AIM OF THE TASK >> Only the lines of the data below from the one with "middle pip: (99, 216)" through the one with "ring tip: (280, 417)" are wanted. Repeat them exactly.

GIVEN INFORMATION >>
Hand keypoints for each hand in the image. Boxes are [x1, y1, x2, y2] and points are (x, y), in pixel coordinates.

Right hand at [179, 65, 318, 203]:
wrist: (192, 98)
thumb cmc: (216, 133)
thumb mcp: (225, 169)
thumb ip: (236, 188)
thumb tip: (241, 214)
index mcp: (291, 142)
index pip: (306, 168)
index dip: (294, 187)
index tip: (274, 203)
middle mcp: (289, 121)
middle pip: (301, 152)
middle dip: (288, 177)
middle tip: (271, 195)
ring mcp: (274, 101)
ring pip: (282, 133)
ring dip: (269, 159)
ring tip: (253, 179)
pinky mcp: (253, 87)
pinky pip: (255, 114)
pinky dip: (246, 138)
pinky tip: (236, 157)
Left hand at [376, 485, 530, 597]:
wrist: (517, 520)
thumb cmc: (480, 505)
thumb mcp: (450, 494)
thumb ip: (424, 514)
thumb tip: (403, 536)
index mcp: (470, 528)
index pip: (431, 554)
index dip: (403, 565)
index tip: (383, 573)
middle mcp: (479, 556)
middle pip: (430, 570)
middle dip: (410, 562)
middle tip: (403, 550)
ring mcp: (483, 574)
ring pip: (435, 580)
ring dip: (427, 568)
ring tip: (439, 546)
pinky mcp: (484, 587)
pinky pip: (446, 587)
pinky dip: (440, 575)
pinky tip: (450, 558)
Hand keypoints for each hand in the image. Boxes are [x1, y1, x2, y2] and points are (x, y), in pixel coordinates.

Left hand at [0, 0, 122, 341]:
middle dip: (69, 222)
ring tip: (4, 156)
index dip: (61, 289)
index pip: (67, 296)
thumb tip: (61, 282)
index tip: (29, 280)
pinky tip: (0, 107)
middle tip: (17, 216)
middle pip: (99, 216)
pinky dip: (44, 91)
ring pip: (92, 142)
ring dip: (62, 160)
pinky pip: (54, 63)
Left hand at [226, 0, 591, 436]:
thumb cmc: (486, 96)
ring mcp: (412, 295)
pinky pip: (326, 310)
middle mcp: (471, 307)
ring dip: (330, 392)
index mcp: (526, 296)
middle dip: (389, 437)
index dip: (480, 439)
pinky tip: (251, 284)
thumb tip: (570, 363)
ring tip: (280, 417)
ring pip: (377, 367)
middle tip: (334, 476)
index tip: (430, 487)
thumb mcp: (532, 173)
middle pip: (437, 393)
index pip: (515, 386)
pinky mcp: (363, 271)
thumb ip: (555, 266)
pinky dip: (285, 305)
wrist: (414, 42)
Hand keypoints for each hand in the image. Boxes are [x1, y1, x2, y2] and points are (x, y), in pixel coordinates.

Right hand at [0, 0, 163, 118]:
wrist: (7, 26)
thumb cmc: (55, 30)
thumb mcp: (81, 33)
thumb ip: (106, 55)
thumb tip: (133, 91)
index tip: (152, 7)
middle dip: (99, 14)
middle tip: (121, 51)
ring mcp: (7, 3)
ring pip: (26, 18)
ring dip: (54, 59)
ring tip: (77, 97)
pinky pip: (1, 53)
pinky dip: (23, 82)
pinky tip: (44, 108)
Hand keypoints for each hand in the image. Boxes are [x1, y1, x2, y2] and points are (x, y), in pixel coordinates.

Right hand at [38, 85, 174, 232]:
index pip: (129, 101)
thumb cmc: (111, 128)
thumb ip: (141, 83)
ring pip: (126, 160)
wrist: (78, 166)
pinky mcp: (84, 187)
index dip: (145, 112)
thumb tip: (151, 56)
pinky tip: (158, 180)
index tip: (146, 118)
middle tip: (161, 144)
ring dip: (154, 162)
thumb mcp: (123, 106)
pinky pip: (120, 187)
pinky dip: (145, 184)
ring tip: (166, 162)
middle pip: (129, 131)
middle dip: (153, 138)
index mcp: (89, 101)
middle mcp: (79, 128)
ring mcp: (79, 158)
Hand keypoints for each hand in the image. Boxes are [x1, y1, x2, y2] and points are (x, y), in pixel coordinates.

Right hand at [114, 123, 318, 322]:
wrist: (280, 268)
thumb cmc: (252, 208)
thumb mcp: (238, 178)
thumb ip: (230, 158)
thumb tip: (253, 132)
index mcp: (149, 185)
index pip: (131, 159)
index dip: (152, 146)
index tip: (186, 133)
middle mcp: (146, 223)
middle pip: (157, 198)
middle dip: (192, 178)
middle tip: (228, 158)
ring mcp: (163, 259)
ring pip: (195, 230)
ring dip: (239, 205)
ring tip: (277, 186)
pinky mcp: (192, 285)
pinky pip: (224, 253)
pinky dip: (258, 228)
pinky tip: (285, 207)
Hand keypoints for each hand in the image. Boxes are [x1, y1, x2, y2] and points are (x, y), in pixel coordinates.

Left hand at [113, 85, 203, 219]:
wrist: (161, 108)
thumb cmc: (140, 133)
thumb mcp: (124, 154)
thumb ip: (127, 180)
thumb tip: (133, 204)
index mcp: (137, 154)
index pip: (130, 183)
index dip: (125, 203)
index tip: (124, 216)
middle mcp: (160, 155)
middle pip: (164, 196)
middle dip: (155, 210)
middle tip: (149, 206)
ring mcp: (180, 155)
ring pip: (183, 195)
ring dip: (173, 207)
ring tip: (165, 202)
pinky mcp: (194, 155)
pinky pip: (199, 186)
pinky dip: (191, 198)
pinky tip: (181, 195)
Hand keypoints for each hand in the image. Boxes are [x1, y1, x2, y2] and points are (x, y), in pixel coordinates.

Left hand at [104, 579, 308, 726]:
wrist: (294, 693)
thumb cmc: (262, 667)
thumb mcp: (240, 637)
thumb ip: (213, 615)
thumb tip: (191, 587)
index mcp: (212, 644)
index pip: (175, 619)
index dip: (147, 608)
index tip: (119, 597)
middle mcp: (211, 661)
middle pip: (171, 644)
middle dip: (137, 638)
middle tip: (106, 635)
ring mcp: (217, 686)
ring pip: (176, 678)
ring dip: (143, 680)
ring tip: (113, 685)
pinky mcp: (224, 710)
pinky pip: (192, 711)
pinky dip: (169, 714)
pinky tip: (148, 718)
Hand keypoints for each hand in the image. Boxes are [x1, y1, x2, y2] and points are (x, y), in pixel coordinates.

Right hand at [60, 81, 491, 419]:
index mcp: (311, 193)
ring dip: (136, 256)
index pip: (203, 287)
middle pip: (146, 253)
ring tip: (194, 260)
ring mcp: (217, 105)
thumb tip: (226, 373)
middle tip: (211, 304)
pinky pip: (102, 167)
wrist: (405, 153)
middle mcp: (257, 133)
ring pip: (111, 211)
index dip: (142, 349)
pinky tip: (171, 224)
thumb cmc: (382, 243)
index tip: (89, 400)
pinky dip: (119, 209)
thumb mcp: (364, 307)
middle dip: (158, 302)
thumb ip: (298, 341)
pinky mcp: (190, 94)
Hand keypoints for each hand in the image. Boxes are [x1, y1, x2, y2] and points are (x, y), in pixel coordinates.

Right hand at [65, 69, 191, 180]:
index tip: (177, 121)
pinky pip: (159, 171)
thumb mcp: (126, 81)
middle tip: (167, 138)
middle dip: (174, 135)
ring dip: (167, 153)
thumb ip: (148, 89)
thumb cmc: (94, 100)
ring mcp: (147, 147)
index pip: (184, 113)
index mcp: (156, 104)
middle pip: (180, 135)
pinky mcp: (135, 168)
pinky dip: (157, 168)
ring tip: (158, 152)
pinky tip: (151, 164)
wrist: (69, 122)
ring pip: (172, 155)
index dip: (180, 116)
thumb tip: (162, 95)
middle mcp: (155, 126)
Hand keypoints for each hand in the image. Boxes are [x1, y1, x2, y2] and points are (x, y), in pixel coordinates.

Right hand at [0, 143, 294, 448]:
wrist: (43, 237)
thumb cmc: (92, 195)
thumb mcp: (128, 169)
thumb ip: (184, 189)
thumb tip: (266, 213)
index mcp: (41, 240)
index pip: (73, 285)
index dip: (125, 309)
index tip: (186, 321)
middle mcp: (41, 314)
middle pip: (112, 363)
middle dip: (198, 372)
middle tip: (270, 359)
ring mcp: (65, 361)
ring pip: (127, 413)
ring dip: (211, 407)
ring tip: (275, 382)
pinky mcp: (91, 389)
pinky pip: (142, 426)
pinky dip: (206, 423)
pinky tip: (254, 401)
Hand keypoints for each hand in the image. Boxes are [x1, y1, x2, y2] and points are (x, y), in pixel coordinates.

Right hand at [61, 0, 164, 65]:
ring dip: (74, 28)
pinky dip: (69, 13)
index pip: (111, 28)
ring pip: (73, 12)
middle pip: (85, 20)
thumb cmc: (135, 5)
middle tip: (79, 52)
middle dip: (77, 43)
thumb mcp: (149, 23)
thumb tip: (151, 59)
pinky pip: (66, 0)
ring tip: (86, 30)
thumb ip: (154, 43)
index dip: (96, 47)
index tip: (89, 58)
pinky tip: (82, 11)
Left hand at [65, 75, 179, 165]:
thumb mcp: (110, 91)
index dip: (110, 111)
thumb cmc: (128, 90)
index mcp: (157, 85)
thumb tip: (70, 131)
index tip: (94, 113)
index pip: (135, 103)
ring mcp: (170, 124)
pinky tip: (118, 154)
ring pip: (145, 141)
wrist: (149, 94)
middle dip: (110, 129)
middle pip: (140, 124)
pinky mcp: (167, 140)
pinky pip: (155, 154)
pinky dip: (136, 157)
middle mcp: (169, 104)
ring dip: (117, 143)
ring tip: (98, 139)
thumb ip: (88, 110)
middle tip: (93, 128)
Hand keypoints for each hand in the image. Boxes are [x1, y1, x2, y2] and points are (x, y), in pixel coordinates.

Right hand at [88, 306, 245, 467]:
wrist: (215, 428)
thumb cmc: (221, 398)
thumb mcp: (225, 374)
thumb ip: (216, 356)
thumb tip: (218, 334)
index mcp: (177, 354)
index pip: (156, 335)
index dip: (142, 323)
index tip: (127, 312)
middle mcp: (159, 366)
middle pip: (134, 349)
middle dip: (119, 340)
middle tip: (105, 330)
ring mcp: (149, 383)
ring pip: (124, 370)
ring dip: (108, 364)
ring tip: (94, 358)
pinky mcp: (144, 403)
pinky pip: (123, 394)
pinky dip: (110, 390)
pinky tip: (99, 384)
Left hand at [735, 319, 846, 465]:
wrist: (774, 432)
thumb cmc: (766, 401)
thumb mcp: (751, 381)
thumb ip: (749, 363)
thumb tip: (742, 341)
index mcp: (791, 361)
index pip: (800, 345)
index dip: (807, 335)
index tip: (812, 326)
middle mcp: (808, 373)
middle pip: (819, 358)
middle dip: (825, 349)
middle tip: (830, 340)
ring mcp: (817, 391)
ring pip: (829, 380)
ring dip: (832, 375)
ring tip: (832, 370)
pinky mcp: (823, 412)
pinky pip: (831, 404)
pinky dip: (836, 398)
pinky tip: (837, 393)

SOLUTION FOR THIS EXERCISE >>
middle pip: (99, 216)
pinky dip: (44, 91)
ring pip: (92, 142)
ring dip: (62, 160)
pinky pip: (54, 63)
Left hand at [226, 0, 591, 436]:
thumb cmc: (486, 96)
ring mcp: (412, 295)
pinky pip: (326, 310)
middle mcp: (471, 307)
ring dip: (330, 392)
index mcp: (526, 296)
middle dip: (389, 437)
index dip: (480, 439)
pinky tip: (251, 284)
thumb tip: (570, 363)
ring tip: (280, 417)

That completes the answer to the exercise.